In this chapter we looked at both RPC and RESTful services-their strengths as well as possible architectural detractions. RPC services map many methods to one URI, and because of this by their very nature they’re different architecturally than traditional Web systems. The server must dig into the payload to process the methods, and because of that, things like caching and discovery are not typically possible. REST, on the other hand, maps resources to URIs. Each resource has at least one URI but can have several URIs. REST URIs are discoverable, and REST requests themselves are self-describing.
REST is based on the notion that requests for resources are provided representations of those resources, and if the underlying resources should require modification, the resource is manipulated via the representation. RESTful service consumers can navigate through the service application space using URIs just as human users would do using hyperlinks to navigate to different Web pages.
Both RPC and REST have their place in today’s Web application. RPC services, though complex, offer architectural options that REST services do not, such as message-based encryption and digital signatures, multiple intermediate recipients, and federation.

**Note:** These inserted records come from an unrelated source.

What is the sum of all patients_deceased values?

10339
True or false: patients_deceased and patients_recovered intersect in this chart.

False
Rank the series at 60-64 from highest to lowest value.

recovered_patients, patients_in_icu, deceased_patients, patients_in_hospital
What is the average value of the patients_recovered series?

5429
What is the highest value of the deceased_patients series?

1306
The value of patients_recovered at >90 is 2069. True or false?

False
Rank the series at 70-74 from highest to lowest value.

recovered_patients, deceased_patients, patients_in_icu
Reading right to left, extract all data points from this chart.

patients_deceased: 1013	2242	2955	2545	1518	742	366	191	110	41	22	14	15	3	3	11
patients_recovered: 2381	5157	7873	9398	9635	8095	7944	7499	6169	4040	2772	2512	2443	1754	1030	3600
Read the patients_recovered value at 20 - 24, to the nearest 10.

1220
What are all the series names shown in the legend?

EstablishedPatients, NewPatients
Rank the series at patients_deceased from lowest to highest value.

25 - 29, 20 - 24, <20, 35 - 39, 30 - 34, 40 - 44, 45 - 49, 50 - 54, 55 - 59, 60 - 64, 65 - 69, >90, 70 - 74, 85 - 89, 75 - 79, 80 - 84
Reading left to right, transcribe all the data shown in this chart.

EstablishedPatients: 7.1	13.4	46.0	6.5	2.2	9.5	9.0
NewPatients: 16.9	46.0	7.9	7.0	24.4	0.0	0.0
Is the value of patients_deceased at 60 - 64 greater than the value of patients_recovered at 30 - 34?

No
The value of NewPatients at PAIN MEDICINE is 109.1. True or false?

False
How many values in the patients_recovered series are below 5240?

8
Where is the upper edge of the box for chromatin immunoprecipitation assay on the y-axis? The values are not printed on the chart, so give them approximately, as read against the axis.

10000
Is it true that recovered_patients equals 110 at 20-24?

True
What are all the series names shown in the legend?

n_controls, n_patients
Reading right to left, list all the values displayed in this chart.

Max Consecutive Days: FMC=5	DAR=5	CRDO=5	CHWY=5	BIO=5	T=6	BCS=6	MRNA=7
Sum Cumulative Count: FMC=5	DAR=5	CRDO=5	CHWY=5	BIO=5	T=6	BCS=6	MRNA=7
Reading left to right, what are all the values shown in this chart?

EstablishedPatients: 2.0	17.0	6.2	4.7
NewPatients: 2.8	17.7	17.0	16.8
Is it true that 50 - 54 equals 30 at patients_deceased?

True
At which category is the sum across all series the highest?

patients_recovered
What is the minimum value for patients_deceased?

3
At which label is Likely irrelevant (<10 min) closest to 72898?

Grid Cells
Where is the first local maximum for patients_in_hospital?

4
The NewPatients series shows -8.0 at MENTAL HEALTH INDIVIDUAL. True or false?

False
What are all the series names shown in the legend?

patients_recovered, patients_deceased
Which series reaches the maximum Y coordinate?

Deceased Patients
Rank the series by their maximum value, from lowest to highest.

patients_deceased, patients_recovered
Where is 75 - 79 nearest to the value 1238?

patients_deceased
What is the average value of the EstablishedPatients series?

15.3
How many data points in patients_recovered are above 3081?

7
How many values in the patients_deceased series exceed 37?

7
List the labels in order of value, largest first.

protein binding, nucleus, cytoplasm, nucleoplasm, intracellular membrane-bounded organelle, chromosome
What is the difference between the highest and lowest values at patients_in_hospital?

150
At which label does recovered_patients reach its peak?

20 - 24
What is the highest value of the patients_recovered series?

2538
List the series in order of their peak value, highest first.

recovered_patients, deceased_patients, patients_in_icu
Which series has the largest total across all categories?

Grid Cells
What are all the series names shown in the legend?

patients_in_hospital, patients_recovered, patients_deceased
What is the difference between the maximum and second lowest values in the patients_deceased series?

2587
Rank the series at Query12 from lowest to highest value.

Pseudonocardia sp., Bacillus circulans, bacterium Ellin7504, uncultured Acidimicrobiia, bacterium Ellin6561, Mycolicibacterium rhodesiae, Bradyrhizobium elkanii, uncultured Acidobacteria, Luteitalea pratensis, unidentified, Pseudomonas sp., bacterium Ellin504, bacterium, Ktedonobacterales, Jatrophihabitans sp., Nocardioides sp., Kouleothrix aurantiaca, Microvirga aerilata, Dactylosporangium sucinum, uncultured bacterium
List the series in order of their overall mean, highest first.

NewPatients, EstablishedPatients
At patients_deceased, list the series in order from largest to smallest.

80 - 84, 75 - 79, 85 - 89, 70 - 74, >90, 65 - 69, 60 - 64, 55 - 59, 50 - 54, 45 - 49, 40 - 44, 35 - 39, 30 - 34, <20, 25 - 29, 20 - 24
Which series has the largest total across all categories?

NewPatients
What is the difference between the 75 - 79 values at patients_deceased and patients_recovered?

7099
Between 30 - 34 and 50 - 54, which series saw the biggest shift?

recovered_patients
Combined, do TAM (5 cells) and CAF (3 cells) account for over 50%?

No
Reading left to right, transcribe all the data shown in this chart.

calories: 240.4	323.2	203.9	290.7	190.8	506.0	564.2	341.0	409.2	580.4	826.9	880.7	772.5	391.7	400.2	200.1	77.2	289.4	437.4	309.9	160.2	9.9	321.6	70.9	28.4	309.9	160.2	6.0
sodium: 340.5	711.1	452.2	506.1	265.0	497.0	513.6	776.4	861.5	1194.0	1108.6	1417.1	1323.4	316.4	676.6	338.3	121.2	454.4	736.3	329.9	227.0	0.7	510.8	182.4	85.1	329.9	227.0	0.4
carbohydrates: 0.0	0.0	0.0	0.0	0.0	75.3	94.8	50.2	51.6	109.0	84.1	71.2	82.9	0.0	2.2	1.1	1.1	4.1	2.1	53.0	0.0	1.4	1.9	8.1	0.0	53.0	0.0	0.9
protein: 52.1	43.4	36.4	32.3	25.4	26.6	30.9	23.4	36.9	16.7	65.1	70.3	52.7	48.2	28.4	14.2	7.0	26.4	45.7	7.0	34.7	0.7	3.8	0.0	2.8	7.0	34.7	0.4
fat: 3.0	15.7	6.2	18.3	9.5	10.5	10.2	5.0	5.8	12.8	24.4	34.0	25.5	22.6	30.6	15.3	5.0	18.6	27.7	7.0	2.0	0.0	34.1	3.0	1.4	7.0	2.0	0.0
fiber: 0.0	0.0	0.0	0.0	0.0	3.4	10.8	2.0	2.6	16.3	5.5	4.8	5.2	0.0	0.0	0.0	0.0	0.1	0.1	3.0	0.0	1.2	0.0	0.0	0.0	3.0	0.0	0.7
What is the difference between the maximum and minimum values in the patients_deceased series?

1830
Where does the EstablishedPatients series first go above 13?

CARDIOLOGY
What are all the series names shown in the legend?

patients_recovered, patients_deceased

REST offers simplification and a return to fundamental Internet concepts when providing for data communication and service processing.
The next chapter takes you deep into the HTTP protocol, which is the engine that drives REST. There you’ll see how the protocol works and what you need to understand to properly handle RESTful service requests. You’ll also look at .NET support for processing and interpreting URIs, because the URI is central to RESTful architectures and concepts.